» **Задание**: Как кратко, в виде списка, передать главное из абзаца текста о Тургеневе, который начинается словами «Тургеневъ бывалъ безпощаденъ»?

» **Текст для чтения**:
=======

О Гончаровскомъ „Обрывѣ“ Тургеневъ пишетъ: „Вторая часть „Обрыва“, конечно, лучше первой, но и тутъ длинноты нестерпимыя! Какъ только дѣло доходитъ до разговоровъ или разсужденій — такъ зѣвота и разбираетъ. Даже свою Вѣру Гончаровъ уже успѣлъ попортить: и она разсуждаетъ и переливаетъ изъ пустаго въ порожнее. Вотъ у кого тебѣ бы слѣдовало занять хоть частицу его самоувѣренности!“ [38]

Далѣе отзывъ о „Подросткѣ“ Достоевскаго: „Получивъ послѣднюю книжку „Отечественныхъ Записокъ“, я заглянулъ было въ этотъ хаосъ. Боже, что за кислятина, и больничная вонь, и никому ненужное бормотанье, и психологическое ковыряніе!!“ [39]

H. Н. Страхову и И. С. Аксакову достается главнымъ образомъ за славянофильство. О первомъ читаемъ: „Что касается до Страхова, то онъ, конечно, хорошій и умный малый; но критическаго пониманія у него менѣе, чѣмъ у послѣдняго Чухонскаго будочника; гдѣ только примѣшивается славянофильство — тамъ этого добра, критическаго пониманія, уже и не спрашивай“! [40] Объ И. С. Аксаковѣ: „прочелъ книгу Аксакова о Ѳ. И. Тютчевѣ; первая половина очень хороша и тонка; вторая, гдѣ пошла славянофильская политика, плоха и сбивчива. Да оно иначе и быть не могло“. [41]

Тургеневъ бывалъ безпощаденъ не по отношенію только къ писателямъ. И къ художникамъ, и къ музыкантамъ относился онъ съ тою же злобною ироніей. Можно думать, что онъ не былъ въ состояніи оставаться равнодушнымъ къ чьему бы то ни было успѣху.

„Вычиталъ я также нѣсколько словъ о „Каменномъ Гостѣ“ Даргомыжскаго; повѣрь мнѣ: это всесовершеннѣйшая дребедень и ерунда, которая лѣтъ черезъ десять будетъ наводить краску стыда на лица тѣхъ, которые не тотчасъ въ этомъ убѣдились и даже превозносили это безсильное“… [42]

„Возможность успѣха лживыхъ мерзостей Айвазовскаго окончательно разочаровываетъ меня въ художественномъ пониманіи Петербургской публики“. „Отсрочка моего пріѣзда въ Петербургъ уже тѣмъ хороша, что я не подвергаюсь опасности видѣть архипротивнѣйшія мазанья Айвазовскаго“. [43]

О томъ, какъ относился Тургеневъ къ Л. Толстому находимъ также въ „Воспоминаніяхъ“ Головачевой-Панаевой слѣдующее: „Разъ какъ-то графъ Толстой разсказывалъ нѣкоторые интересные эпизоды, случившіеся съ нимъ на войнѣ. Когда онъ ушелъ, то Тургеневъ произнесъ: —  Хоть въ щелокѣ вари три дня Русскаго офицера, а не вываришь изъ него юнкерскаго ухарства; какимъ лакомъ образованности ни отполируй такого субъекта, все таки въ немъ просвѣчиваетъ звѣрство“.

=======

» **Представленные данные**:

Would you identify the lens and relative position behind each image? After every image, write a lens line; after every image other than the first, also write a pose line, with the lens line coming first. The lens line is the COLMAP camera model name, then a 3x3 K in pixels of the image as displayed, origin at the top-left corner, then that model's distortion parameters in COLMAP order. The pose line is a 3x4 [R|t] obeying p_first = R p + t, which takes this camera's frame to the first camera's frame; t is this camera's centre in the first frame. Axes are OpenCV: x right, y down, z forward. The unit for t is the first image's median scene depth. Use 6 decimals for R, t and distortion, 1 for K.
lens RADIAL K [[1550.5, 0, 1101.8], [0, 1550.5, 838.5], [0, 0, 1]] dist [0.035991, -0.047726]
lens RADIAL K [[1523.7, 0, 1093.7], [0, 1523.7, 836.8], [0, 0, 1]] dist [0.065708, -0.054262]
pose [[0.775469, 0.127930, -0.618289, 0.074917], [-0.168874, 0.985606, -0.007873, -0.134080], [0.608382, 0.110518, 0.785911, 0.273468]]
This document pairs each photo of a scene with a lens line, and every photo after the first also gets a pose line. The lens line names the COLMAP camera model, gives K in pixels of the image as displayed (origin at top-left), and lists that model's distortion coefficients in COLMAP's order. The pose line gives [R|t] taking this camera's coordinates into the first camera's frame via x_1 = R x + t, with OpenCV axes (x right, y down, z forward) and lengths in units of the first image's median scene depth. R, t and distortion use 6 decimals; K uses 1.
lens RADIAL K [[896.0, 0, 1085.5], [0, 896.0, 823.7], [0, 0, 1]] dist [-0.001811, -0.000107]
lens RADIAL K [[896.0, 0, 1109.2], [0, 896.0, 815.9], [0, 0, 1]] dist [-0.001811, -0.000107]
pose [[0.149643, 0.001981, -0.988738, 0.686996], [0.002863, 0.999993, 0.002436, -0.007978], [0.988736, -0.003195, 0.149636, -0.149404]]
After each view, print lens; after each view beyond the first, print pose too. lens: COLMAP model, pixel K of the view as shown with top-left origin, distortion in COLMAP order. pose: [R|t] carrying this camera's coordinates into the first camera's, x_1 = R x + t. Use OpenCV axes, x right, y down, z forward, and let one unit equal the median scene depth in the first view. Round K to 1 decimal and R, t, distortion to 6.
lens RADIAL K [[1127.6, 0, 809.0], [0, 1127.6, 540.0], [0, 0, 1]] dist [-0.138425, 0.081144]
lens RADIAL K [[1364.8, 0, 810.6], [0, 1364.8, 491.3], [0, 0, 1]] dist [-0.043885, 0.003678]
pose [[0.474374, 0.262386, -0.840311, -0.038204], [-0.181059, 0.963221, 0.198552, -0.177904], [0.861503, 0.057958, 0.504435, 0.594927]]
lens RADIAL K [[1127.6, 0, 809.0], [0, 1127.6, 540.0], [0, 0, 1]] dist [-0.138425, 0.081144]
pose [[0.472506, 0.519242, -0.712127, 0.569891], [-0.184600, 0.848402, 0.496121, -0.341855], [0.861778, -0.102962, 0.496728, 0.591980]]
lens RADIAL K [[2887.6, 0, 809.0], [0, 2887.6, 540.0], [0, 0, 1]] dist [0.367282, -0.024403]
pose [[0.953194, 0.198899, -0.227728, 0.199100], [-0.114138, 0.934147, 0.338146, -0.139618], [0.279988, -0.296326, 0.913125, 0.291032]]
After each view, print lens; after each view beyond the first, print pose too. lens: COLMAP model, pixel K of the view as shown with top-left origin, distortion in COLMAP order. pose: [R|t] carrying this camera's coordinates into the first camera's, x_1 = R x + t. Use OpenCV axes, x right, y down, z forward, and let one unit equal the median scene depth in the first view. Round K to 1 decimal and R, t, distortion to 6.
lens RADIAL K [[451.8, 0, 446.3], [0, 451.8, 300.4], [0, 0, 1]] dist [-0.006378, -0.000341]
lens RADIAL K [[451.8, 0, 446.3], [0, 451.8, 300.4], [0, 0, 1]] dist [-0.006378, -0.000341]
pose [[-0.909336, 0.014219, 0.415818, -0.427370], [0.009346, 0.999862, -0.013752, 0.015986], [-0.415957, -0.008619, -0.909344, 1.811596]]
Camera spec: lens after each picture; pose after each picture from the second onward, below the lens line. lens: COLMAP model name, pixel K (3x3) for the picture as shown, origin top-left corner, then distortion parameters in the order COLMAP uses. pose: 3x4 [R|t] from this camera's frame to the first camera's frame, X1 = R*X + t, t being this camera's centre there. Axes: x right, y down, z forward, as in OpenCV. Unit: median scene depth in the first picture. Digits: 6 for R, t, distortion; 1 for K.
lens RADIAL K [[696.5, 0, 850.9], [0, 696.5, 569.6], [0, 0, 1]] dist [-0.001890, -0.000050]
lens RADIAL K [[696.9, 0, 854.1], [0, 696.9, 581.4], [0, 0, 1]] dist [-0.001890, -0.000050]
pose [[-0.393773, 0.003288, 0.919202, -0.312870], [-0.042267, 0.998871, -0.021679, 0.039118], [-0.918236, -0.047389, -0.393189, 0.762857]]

=======

» **Решение задачи**:
- Тургенев был беспощаден не только к писателям.
- С той же злобной иронией он относился к художникам и музыкантам.
- Можно предположить, что он не мог оставаться равнодушным к чьему бы то ни было успеху.